Homes don’t take care of themselves.

“Upkeep on a modest sized single family home is a part to full time job in itself. I went from a condo to a place that is a little bit bigger, has a yard, a lawn with landscaping and needed to be modernized. It’s been quite the lesson learning how much time and effort you actually have to spend to keep the place in decent shape.”
Driving while fatigued can be just as bad as driving drunk.

“The only accident I’ve ever been involved in was a couple weeks after my best friend very suddenly died, and I was averaging an hour of sleep a night. I don’t even remember the accident itself, but I’m told I didn’t even slow down. I just drove straight through a red light and got t-boned. I don’t think I fell asleep at the wheel, but I was definitely out of it. Thank God everyone was okay, but both cars were totalled. Never driving when I’m that tired again.”
Some people are just like that.

“Sometimes regardless of how good a person you are, how hard you try, and how sincere you feel, there are people who will mistreat and take advantage of you. And more importantly them doing that usually isn’t your fault. It’s more often a product of who they are and wasn’t as personal or important of a choice for them as it will feel for you.”
Hard work doesn’t always pay off.

“When I worked a minimum wage job, I would work hard and not take breaks, do a great job, and always finish early. I just then got told to pick up the slack for the employees who spent their time goofing off. Never got a promotion, raise, or even a ‘Hey, good job.'”
Get everything in writing.

“Learned that when I was a social worker for 10 years & horribly abused by my bosses & clients. I work an office job now doing data entry & the younger employees find it odd that I save so many emails. I want proof of EVERYTHING so I can go back and point out SEE! You DID agree. It’s saved me enough that people trust my credibility and will come to me first if there’s confusion in anything.”
Nothing wrong with a trip to Bed, Bath & Beyond.

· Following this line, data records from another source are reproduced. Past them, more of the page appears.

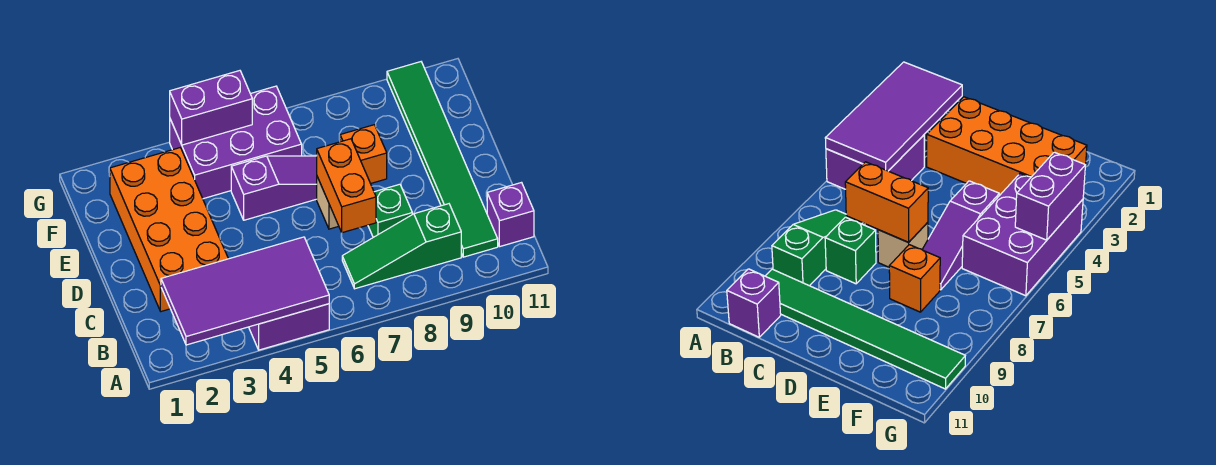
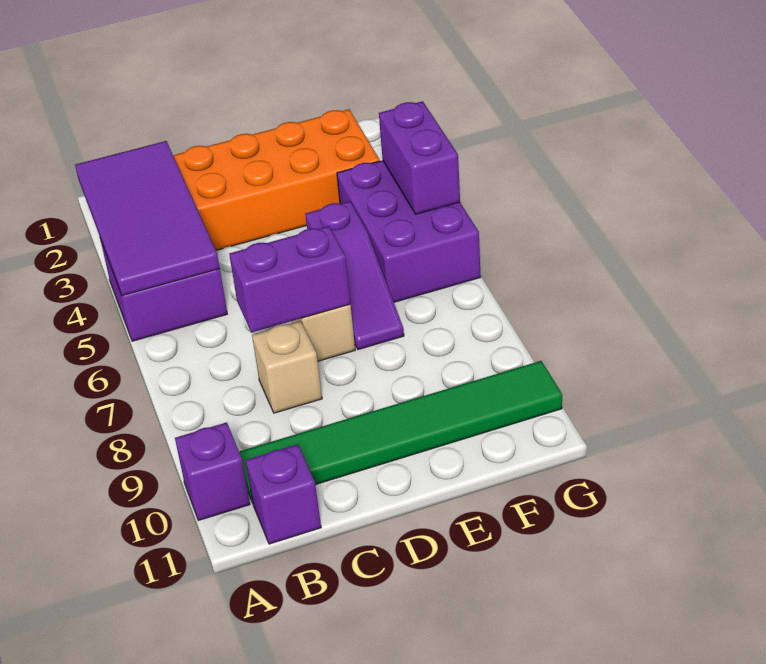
none -> purple 1x1 brick [175,422,250,520]
green 1x3 slope [342,204,461,289] -> none
orange 1x2 brick [317,139,376,233] -> purple 1x2 brick [229,226,350,333]
green 1x1 brick [368,184,412,237] -> tan 1x1 brick [252,321,322,413]
orange 1x1 brick [340,125,387,184] -> none

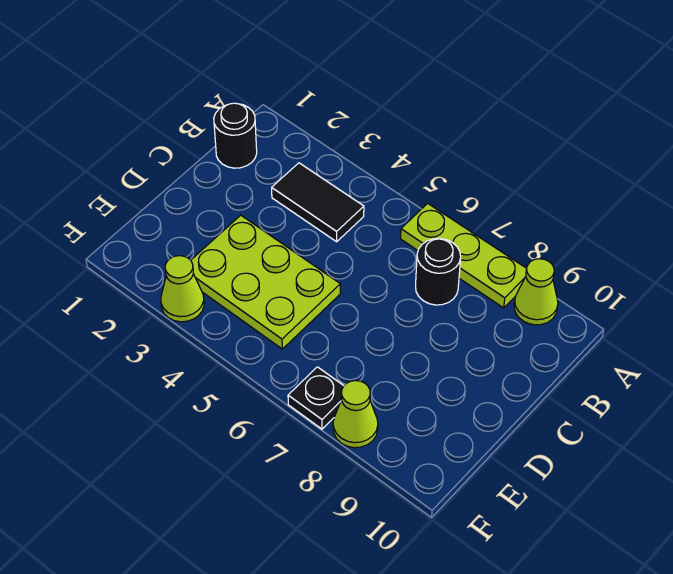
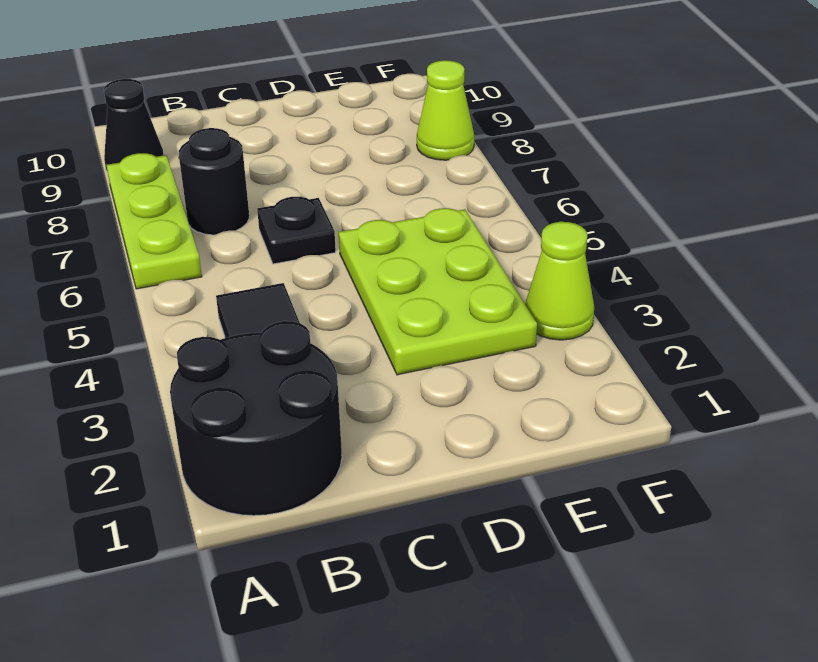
lime 1x1 cone [514,259,558,325] -> black 1x1 cone [104,79,164,172]
black 1x1 round brick [214,103,257,168] -> black 2x2 round brick [170,321,342,516]
black 1x1 plate [288,367,344,429] -> black 1x1 plate moved to [257,197,336,264]

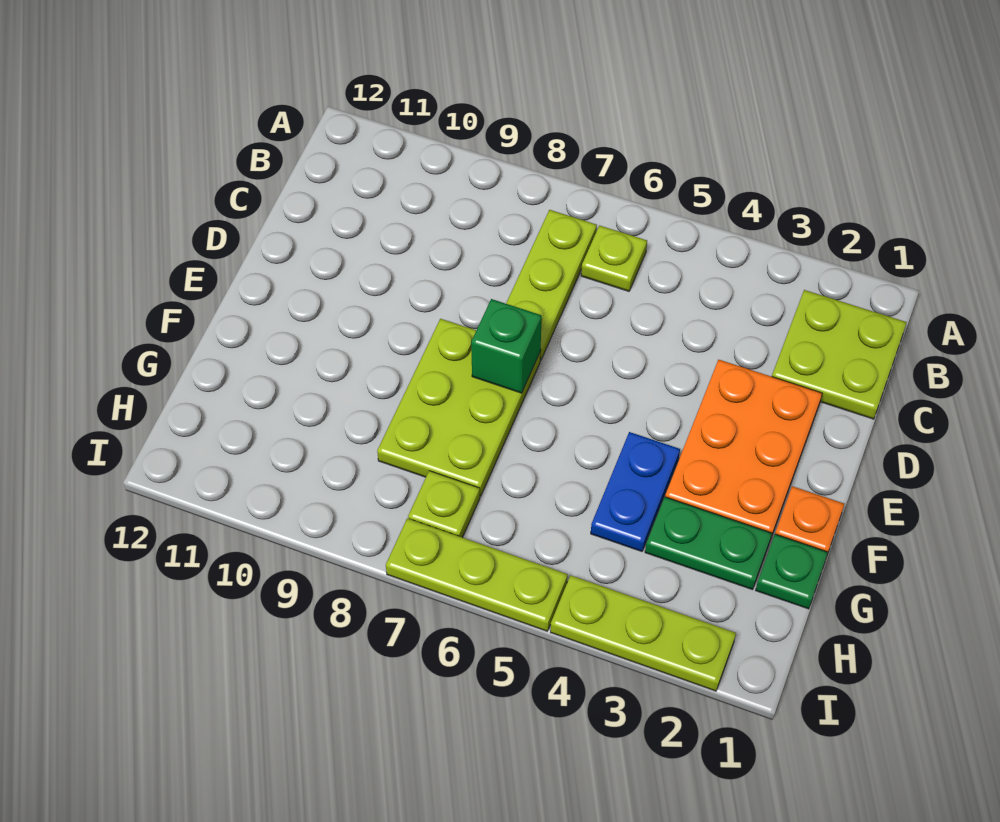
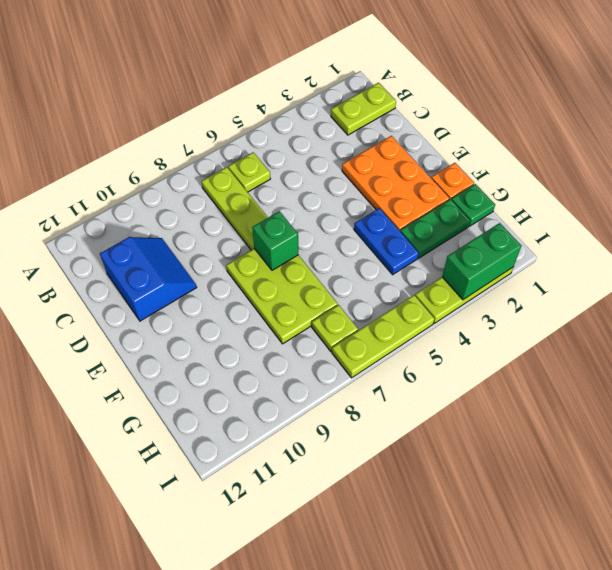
lime 2x2 plate [772,290,907,419] -> lime 1x2 plate [331,83,396,135]
none -> blue 2x2 slope [100,237,197,321]
none -> green 1x2 brick [442,223,521,300]

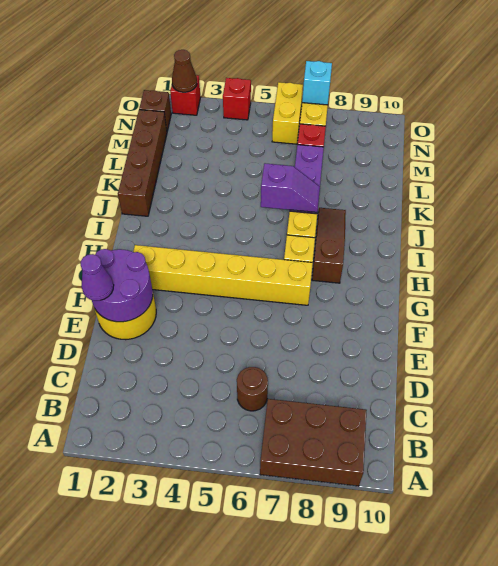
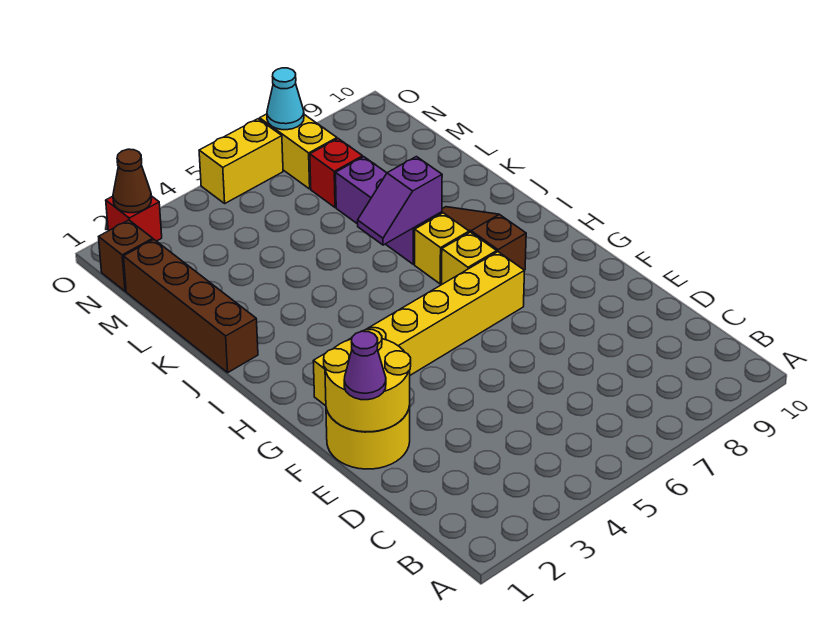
brown 2x3 brick [260,399,367,486] -> none
brown 1x1 round brick [237,367,268,411] -> none
purple 2x2 round brick [92,249,153,322] -> yellow 2x2 round brick [324,330,411,432]
purple 1x2 slope [261,163,320,212] -> purple 1x2 slope turned to [358,157,442,245]
yellow 1x2 brick [272,82,303,144] -> yellow 1x2 brick turned to [199,119,283,203]
red 1x1 brick [223,78,251,120] -> none
cyan 1x1 brick [302,61,332,105] -> cyan 1x1 cone [267,68,304,130]

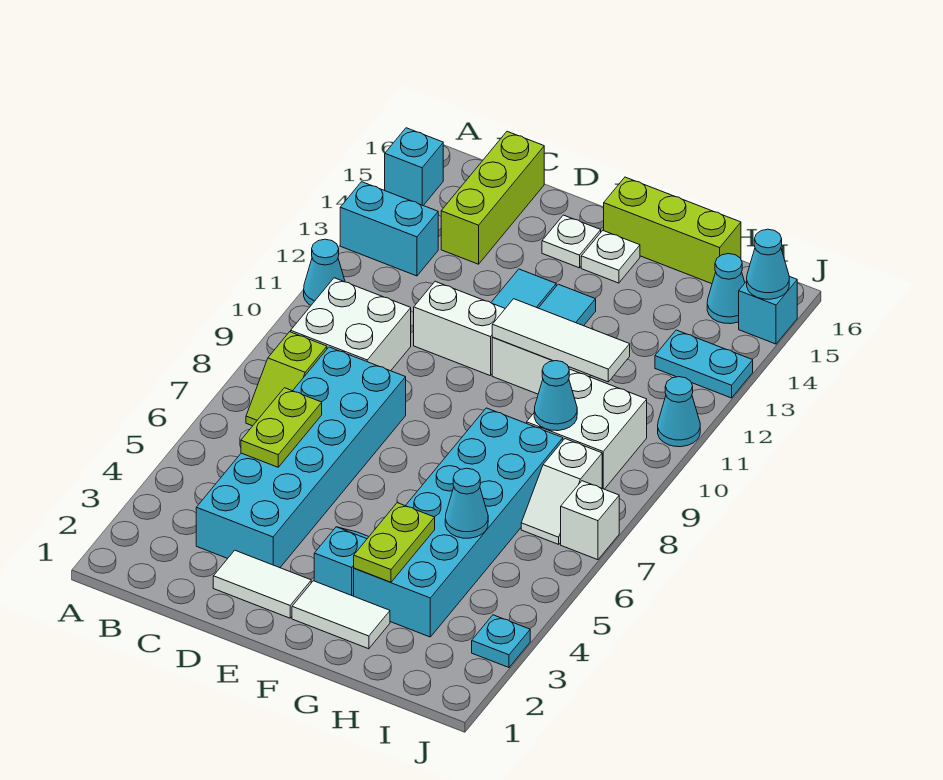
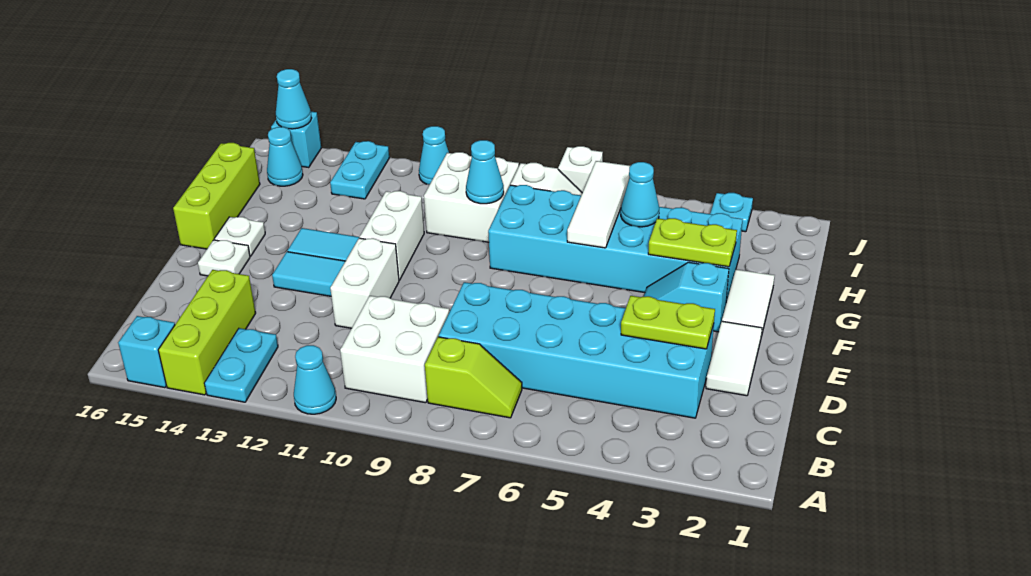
cyan 1x2 brick [340,182,438,276] -> cyan 1x2 plate [204,328,278,402]
lime 1x2 plate [241,388,322,467] -> lime 1x2 plate moved to [621,296,715,349]
lime 1x3 brick [441,131,544,264] -> lime 1x3 brick turned to [158,270,256,395]
white 1x3 tile [492,299,630,382] -> white 1x3 tile moved to [567,161,630,248]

“You can just buy towels and pillows. I thought they were handed down over the generations. I also thought pillows were naturally a dull brown and went looking for brown pillows…. until I realized mine were brown with body oil stains from 40-60 years of use.”
Instead of talking, try listening.

“Just because I hold an opinion on something doesn’t mean that I need to share it. I spent WAY too much of my early adulthood inserting my viewpoint into discussions that I wasn’t really a part of.”
Become a can master.

“That whole thing about the can opener. I was like 48 when I found out how to do it.
For all my life, I held it to the side of the can. All jagged edges. Then some guy puts out a video about holding it on top of the can, boom, no edges…”
If you’re going to do it, might as well have fun.

“There’s no rules to doing chores. You can make it more fun if you want to. For no reason I forgot that I could watch a tv show while I fold laundry and I didn’t have to just sit there and do it.”